(A
Manolo Marrero)
Un
manto de tristeza se abatió sobre la esquina de aquella mesa. Los
recuerdos se abren paso a medida que las palabras salen como un
murmullo apenas perceptible.
Las
sillas vacías que antes fueran asiento de risas y carcajadas, de
bromas y regates cortos parecen inclinarse sobre la memoria en el
afán de poner certeza de que no estamos ante un sueño. Y
ciertamente es una realidad.
No
suena el teléfono ni hay cartas de felicitación con su membrete.
Nada atrae a las entrañables conversaciones de lo más variopinto de
nuestra sociedad y los rincones de aquella empresa se llenan, en la
enredada tela de araña,- aún fresca-, de apretones de manos y
abrazos cordiales.
Recordar
es poner el corazón de nuevo en los momentos vividos.
El
carácter afable del anfitrión, su cercanía y amplia sonrisa se
adornaban con sus inquietas manos y el vaivén de sus piernas.
Este
año, como todos los pasados y venideros, finaliza con el recuento de
fechas para celebrar y otras para conmemorar.
Nos
resistimos al tránsito y preferimos entrar en un profundo sueño, en
la ausencia del dolor, en no molestar ni ser molestados pero
inevitablemente estamos abocados a despojarnos de esta suma de carne
y huesos.
Manolo
Marrero y yo compartíamos la proximidad de nuestras sillas en la
mesa que reúne mes a mes a tantos contertulios. Esquinados y cerca
de las puertas,-por aquello del humo de cigarrillos-, nos
divertíamos en la complicidad de nuestras vivencias de niños en
nuestro Puerto querido, en los años adolescentes futboleros y en el
reencuentro, tantos años ha, en la tertulia que hoy lleva su nombre.

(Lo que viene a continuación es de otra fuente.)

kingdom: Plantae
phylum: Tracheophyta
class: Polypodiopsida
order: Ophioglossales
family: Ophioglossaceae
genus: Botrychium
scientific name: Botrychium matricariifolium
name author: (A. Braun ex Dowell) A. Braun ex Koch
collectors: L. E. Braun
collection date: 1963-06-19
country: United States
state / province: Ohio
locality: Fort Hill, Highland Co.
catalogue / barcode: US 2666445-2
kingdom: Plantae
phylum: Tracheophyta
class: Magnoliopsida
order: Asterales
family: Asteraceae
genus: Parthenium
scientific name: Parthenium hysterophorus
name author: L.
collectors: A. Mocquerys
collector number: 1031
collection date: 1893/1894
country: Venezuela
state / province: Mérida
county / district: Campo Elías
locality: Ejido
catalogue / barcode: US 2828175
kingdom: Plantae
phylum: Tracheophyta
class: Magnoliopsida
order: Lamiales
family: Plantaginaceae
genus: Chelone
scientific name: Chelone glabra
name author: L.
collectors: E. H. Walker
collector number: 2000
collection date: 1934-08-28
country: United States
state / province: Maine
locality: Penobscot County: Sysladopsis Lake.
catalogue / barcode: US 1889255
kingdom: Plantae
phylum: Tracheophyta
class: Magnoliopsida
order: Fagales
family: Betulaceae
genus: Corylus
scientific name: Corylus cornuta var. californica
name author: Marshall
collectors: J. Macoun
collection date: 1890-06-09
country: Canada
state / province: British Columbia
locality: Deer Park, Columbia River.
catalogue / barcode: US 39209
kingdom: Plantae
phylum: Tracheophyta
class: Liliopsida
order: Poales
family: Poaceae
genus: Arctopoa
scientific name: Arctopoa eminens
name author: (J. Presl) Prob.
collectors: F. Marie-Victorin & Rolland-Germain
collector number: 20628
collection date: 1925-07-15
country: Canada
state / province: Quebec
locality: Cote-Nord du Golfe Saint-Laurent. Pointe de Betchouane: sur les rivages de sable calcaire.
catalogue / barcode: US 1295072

Bromeábamos con mi identidad palestina y canaria y así llenábamos
ese intransigente silencio inicial de los encuentros.
Sabía,
por esa condición de médico, que los días iban demasiado deprisa y
el irrefenable parón estaba muy cerca. Más no por ello, ni él ni
yo regateamos la alegría del encuentro en aquella habitación
plena del calor de sus seres más queridos.
¿Con
qué se puede llenar la ausencia? No merece la pena el intento de
colmar un agujero negro, antes al contrario, nos atrae con esa fuerza
imantada del afecto y nos entregamos sin resistencia a los momentos
del recuerdo más querido.
Que
sepas, mi querido Manolillo, de mi leal amistad, de mi sincero
sentimiento de cariño envejecido por el tiempo, acunado y
acrecentado en el fuego de tantas tertulias.
Aquellos
arrebatadores "incisos" se hicieron entre nosotros como una
majadería de lo más simpático y queda como banderín de enganche
de solemne juramento de los viejos y nuevos tertulianos.
Hace
años que la crisis económica en la que estamos instalados no
permitió los encuentros del treinta y uno de diciembre, aquellos
cócteles de magnífico gusto que reunía a tropecientas personas.
Convendría
que de ser el estómago una víscera agradecida te diera las gracias
pero no es el aparato gástrico quién se acerca a tu memoria sino el
cerebro y el corazón de quienes, como yo, invocamos los mejores
momentos compartidos en el más puro ejercicio de memoria.
La
silla de la esquina está vacía como tantas y tantas que lo estarán
en estos días entrañables en tantas otras mesas.
Sin
embargo, me atrevo a brindar por ti, por lo vivido y por lo que nos
reste de estar en este jueves.
Que
no nos amarguen los recuerdos. Conviene discernir qué tiempo pasado
hay que dejar atrás y cual no. Hoy esbozo una sonrisa.
Si,
una sonrisa, poniendo la memoria y el afecto en los momentos
vividos, recordándote amigo mío, Manolo Marrero.